Danos una pincelada de cómo será la exhibición.  La muestra es muy interesante. Se encuentra en el espacio de la Plaza del CCK. No tiene paredes. Es una puesta muy original porque son cincuenta y cinco obras, muchas de gran formato, y la está hecha en degrade, de mayor a menor. Los cuadros están volando, delimitados con un perímetro de luz, y en los reversos de las obras lo que hicimos fue trabajar pensamientos de la cosmovisión andina. Entonces la gente va a poder disfrutar también eso, sentir y empaparse de lo que es la cultura del norte. La música la hizo Gaby Goldman. La compuso él y es hermosa. Además de que es mi primo y lo admiro muchísimo, él quiso hacer la música original. Hay muchos aspectos: imágenes, música, pensamientos y cultura. Lo construí como un evento cultural que fue lo que vivencié en Jujuy y buscando lograr que la gente trate de sentir lo que uno vivió allí. Las personas que vayan a la muestra van a poder empaparse y la ida es que después quieran viajar, ir y verlo personalmente.
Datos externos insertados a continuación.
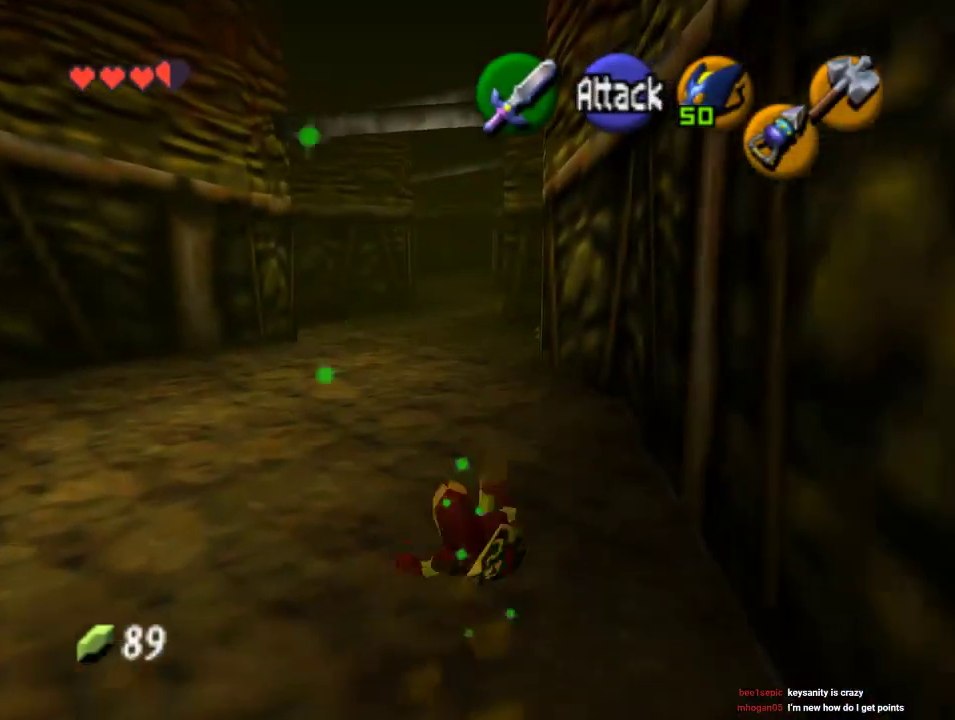
{"dt_ms": 500, "buttons": ["A"], "left_stick": "up", "events": [[333, "A", "down"]]}
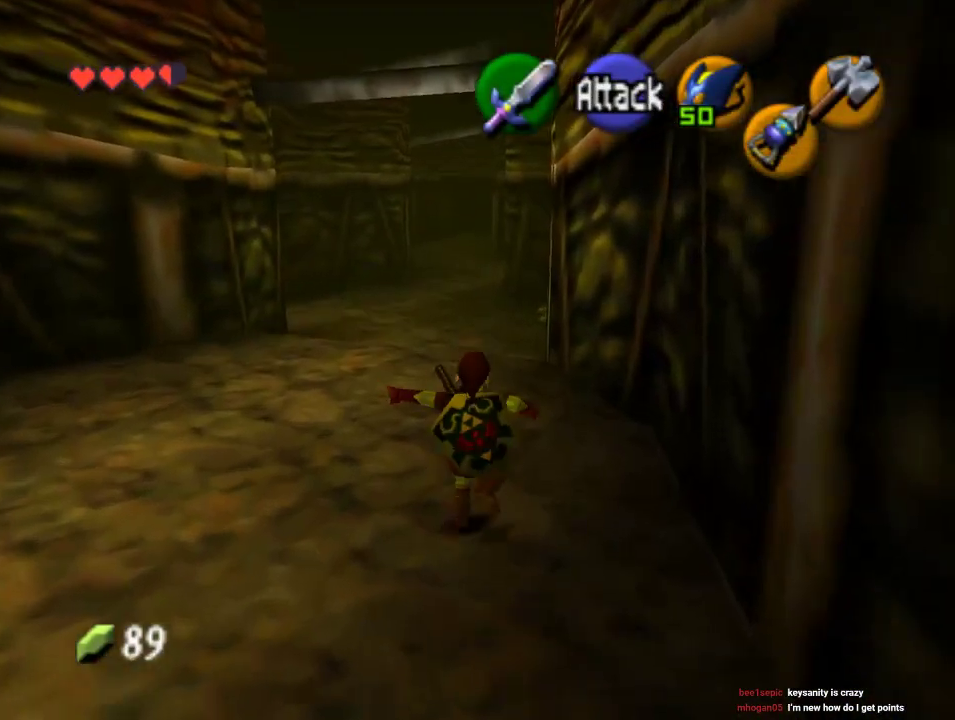
{"dt_ms": 500, "buttons": [], "left_stick": "up", "events": [[33, "A", "up"]]}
¿Tu reflexión final?   La idea es también poder llevar esta muestra a Jujuy para que mucha gente, que no puede venir a visitarla a Buenos Aires, pueda compartirla. Me encantaría poder llevarla y que Los Diablos estén presentes también ahí, viéndose ellos también. Ese es mi sueño que no se pudo concretar aún. Yo les mandé las fotos a todos lo que participaron, pero que ellos vean esto plasmado en una muestra sería un sueño que ojalá se pueda concretar.